Gastric trichobezoar causing pain and intestinal pseudo-obstruction

M. Chevallay, M. Peter, B. Peiry, B. Egger

Objective

Bezoars are masses formed by the concretion of incompletely digested substances from different origins such as plants, drugs or hair. The latter is called trichobezoar. The gastric acid can’t digest the hair fibers and they get stuck in the mucosal folds and may cause intermitted pseudobstruction. It is almost exclusively seen in young females, 90% are younger than 20 years. The incidence of formation of a trichobezoar in patients suffering from trichophagia can be as high as 37% and are frequently associated with psychiatric disorders.

Methods

We present the case of an 11-year old girl addressed by his pediatrician with a two weeks history of epigastric pain, worse after eating and eased after vomiting. Her parents noticed a weight loss of 3kg in these two weeks and the absence of a stool passage for a couple of days. The girl presented a history of trichotillomania and trichophagia lasting at presentation 6 months with the development of a subtly alopecia. Abdominal ultrasound confirmed a 6 cm mass in the stomach with a complete loss of posterior echoes. Following that gastroscopy was conducted, which confirmed the diagnosis of a trichobezoar in the stomach. Unfortunately, the extraction of the bezoar by the endoscopic but also by a coordinated laparoscopic and endoscopic approach failed. Finally, a mini-laparotomy with gastrotomy was successful with extraction of a 11 x 6 cm mass formed by thousands of partially digested hairs. The postoperative follow-up was completely uneventful with a well-tolerated re-alimentation.

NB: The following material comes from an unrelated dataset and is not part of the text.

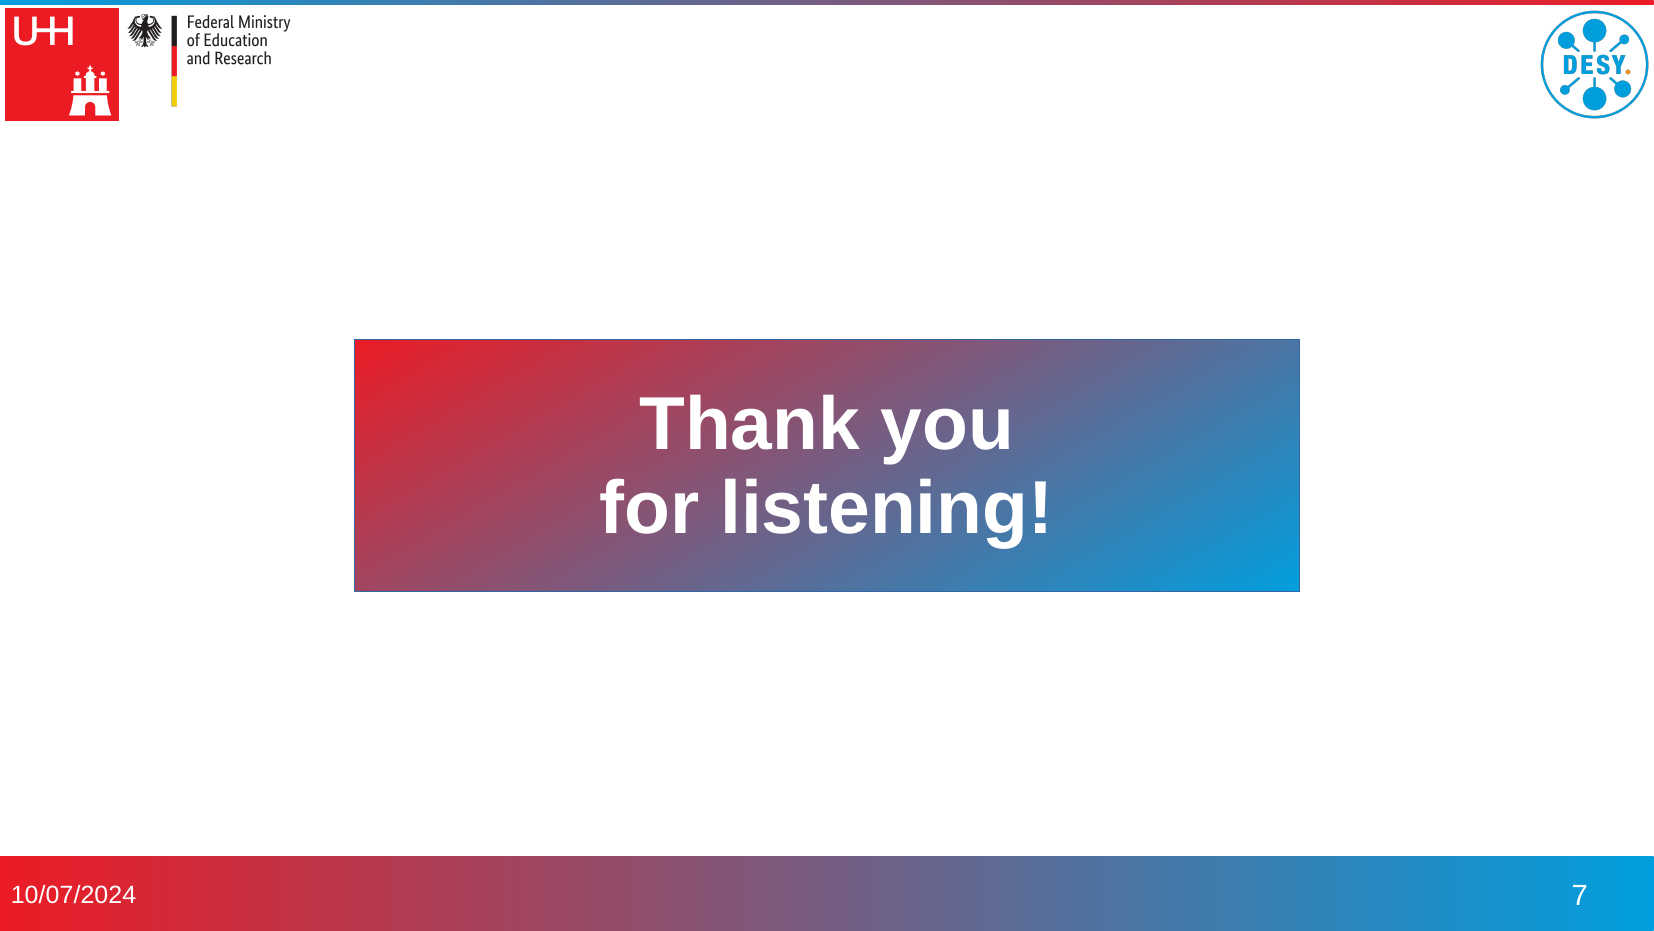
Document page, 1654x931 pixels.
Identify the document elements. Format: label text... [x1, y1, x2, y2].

text_box 10/07/2024 [0, 856, 148, 931]
text_box [1505, 856, 1654, 931]
text_box Thank you for listening! [354, 339, 1300, 592]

The girl was discharged home 6 days after the intervention in good general condition.

Conclusion

The presence of a gastric Trichobezoar is a rare condition that may be a diagnostic challenge. Often, diagnosis is primarily based on the clinical history. In young females with abdominal pain and pseudo-obstruction gastric trichobezoar should be part of the differential diagnosis. Conventional laparotomy is still the treatment of choice to remove large bezoars. However, psychiatric consultations are necessary to prevent relapses.